Years ago, our family consisted of two kids, two dogs and a cat. Weekly housekeeping was a ritual every Saturday morning. All four of us humans declared war on household dirt as we scrubbed, mopped, dusted and performed other cleaning chores.

Over time we lost our four-legged pets, who I suspected were the main cause of our household dirt, but alas every week we still seemed to find just as much to clean up. So much for blaming the pets!

Later, when our two children left my wife and I with an empty nest, we assumed there would be less in the way of cleaning, but such was not the case. So much for blaming the kids!

With my wife’s passing, I have now lived in the same house by myself for 14 years and, guess what — the house still seems to get just as dirty as before. I am now forced to admit that the guy I see reflected in the mirror was a big part of the problem all along even though over the years I had blamed the others in the house — both the four-legged and two-legged ones.

Perhaps it is only human nature to place the blame on others.

In the political world, Democrats blame Republicans while Republicans blame Democrats. Legislators blame the president, while the White House blames Congress. Also, the press and politicians have long played the “Blame Game” as each side rarely admits their own mistakes or errors in judgment.

On the world scene, Americans and Russians have long blamed each other. With increasing street violence, we see demonstrators and police often placing the blame entirely on the “other side.” Even when it comes to religion, it becomes very convenient for Christians, Muslims, and Jews to blame the “other faith” for creating the problem.

Locally, in the field of education we see the “Blame Game” being played out with the county commissioners versus the board of education.
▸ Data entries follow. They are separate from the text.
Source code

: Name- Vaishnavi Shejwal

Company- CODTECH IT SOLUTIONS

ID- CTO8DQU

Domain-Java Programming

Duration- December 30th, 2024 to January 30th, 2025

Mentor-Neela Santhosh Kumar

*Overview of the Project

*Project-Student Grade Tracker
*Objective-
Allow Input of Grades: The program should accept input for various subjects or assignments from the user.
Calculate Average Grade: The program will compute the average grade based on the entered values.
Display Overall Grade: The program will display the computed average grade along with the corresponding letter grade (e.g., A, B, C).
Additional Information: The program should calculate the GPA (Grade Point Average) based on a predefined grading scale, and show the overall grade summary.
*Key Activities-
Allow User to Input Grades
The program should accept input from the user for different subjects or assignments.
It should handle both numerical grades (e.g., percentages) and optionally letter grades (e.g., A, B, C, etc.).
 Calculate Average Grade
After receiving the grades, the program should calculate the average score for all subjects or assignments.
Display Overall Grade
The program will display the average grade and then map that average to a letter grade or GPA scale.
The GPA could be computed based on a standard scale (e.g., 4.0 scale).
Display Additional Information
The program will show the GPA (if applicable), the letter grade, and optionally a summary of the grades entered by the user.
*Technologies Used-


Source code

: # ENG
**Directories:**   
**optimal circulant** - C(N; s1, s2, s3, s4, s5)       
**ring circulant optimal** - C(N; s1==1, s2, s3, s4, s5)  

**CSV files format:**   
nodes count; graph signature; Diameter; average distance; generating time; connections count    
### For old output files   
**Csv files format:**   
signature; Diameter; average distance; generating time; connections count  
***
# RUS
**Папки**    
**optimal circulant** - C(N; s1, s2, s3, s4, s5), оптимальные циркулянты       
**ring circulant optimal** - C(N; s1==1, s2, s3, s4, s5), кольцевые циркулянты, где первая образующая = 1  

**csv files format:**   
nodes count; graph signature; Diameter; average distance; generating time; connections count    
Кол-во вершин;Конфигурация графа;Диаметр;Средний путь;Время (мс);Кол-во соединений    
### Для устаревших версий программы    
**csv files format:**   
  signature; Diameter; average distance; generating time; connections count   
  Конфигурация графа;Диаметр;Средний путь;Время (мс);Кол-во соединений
When dealing with problems in the classroom, teachers, parents, and students are often quick to point the finger away from themselves.

Closer to home, it’s easy for husbands and wives to blame each other and often blame is tossed back and forth between parents and children.

To one degree or another, we ALL play the “Blame Game.” We tend to cast the blame on others for all kinds of problems — big ones such as racism, sexism or violence, or lesser ones like making a mess around the house.

We humans tend to direct blame in a variety of directions, blaming our elected officials (people whom WE have elected), our teachers, our parents, our children, our co-workers, or even God. Sadly, some of us simply blame others in an effort to excuse or elevate ourselves. 

Former general and President Dwight Eisenhower maintained that “the search for a scapegoat is the easiest of all hunting exhibitions.”

Owning up to part of the blame is often seen as a weakness, yet does it not require a certain strength of character to admit one’s own error? I admire the football coach who when appropriate places the blame squarely on his own shoulders, admitting, “I just made the wrong decision”.

I’m certainly not suggesting that we beat ourselves to death with personal guilt trips, yet the bottom line is simply this: When we start thinking about who is to blame, let’s not completely overlook the person we see in the mirror.